Alex Clark never aspired to become a sheriff. But the 28-year-old lab manager entered the sheriff’s race in Somerset County, N.J., not to get the job but to help his favorite presidential candidate, Sen. Bernie Sanders, get a prominent spot on the state’s Democratic primary ballot. “I’m not running a campaign, or raising any money or spending any money,” Clark said. “I don’t expect to win.” In New Jersey, county clerks often determine ballot positions by randomly drawing county candidates’ names from a well-shaken wooden box. Sanders’ campaign says those drawings can favor establishment and other candidates who are aligned — or “bracketed” — with the county candidates.
Had Sanders not assembled his own slate of affiliated county candidates, he could have ended up in New Jersey’s version of “ballot Siberia,” said state Assemblyman John Wisniewski, Sanders’ state chairman.
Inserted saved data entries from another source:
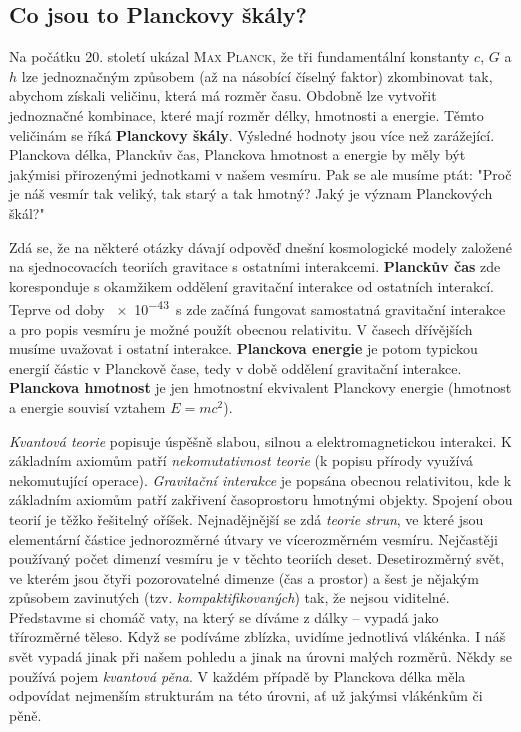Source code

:     \subsection{Co jsou to Planckovy škály?}\label{fyz:IchapIsecIXssecI}
      Na počátku 20. století ukázal \textsc{Max Planck}, že tři fundamentální konstanty \(c\), \(G\)
      a \(h\) lze jednoznačným způsobem (až na násobící číselný faktor) zkombinovat tak, abychom
      získali veličinu, která má rozměr času. Obdobně lze vytvořit jednoznačné kombinace, které mají
      rozměr délky, hmotnosti a energie. Těmto veličinám se říká \textbf{Planckovy škály}. Výsledné
      hodnoty jsou více než zarážející. Planckova délka, Planckův čas, Planckova hmotnost a energie
      by měly být jakýmisi přirozenými jednotkami v našem vesmíru. Pak se ale musíme ptát: "Proč je
      náš vesmír tak veliký, tak starý a tak hmotný? Jaký je význam Planckových škál?"

      Zdá se, že na některé otázky dávají odpověď dnešní kosmologické modely založené na
      sjednocovacích teoriích gravitace s ostatními interakcemi. \textbf{Planckův čas} zde
      koresponduje s okamžikem oddělení gravitační interakce od ostatních interakcí. Teprve od doby
      \SI{e-43}{\s} zde začíná fungovat samostatná gravitační interakce a pro popis vesmíru je možné
      použít obecnou relativitu. V časech dřívějších musíme uvažovat i ostatní interakce.
      \textbf{Planckova energie} je potom typickou energií částic v Planckově čase, tedy v době
      oddělení gravitační interakce. \textbf{Planckova hmotnost} je jen hmotnostní ekvivalent
      Planckovy energie (hmotnost a energie souvisí vztahem \(E = mc^2\)).
      
      \emph{Kvantová teorie} popisuje úspěšně slabou, silnou a elektromagnetickou interakci. K
      základním axiomům patří \emph{nekomutativnost teorie} (k popisu přírody využívá nekomutující
      operace). \emph{Gravitační interakce} je popsána obecnou relativitou, kde k základním axiomům
      patří zakřivení časoprostoru hmotnými objekty. Spojení obou teorií je těžko řešitelný oříšek.
      Nejnadějnější se zdá \emph{teorie strun}, ve které jsou elementární částice jednorozměrné
      útvary ve vícerozměrném vesmíru. Nejčastěji používaný počet dimenzí vesmíru je v těchto
      teoriích deset. Desetirozměrný svět, ve kterém jsou čtyři pozorovatelné dimenze (čas a
      prostor) a šest je nějakým způsobem zavinutých (tzv. \emph{kompaktifikovaných}) tak, že nejsou
      viditelné. Představme si chomáč vaty, na který se díváme z dálky – vypadá jako třírozměrné
      těleso. Když se podíváme zblízka, uvidíme jednotlivá vlákénka. I náš svět vypadá jinak při
      našem pohledu a jinak na úrovni malých rozměrů. Někdy se používá pojem \emph{kvantová pěna}. V
      každém případě by Planckova délka měla odpovídat nejmenším strukturám na této úrovni, ať už
      jakýmsi vlákénkům či pěně.
      
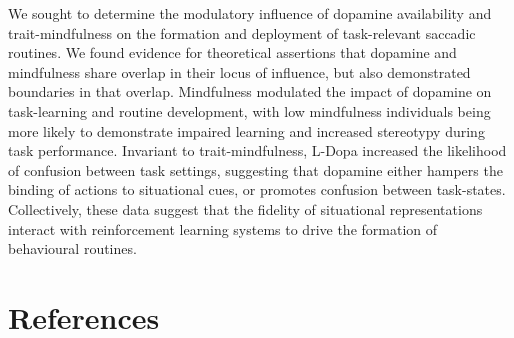 \documentclass{article}
\begin{document}
We sought to determine the modulatory influence of dopamine availability
and trait-mindfulness on the formation and deployment of task-relevant
saccadic routines. We found evidence for theoretical assertions that
dopamine and mindfulness share overlap in their locus of influence, but
also demonstrated boundaries in that overlap. Mindfulness modulated the
impact of dopamine on task-learning and routine development, with low
mindfulness individuals being more likely to demonstrate impaired
learning and increased stereotypy during task performance. Invariant to
trait-mindfulness, L-Dopa increased the likelihood of confusion between
task settings, suggesting that dopamine either hampers the binding of
actions to situational cues, or promotes confusion between task-states.
Collectively, these data suggest that the fidelity of situational
representations interact with reinforcement learning systems to drive
the formation of behavioural routines.

\hypertarget{references}{%
\section*{References}\label{references}}
\end{document}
That could have handed Hillary Clinton, the Democratic presidential front-runner, a major advantage in last month’s drawings.
In the end, Sanders got the prime ballot position in seven counties and will appear in the next column in most others.
His campaign’s close scrutiny of New Jersey’s quirky ballot process reflects Sanders’ determination to win every delegate possible in the state’s June 7 primary. Although he has almost no chance to win the Democratic presidential nomination, his final haul of pledged delegates will determine his clout at the party’s convention in July and his ability to shape its platform.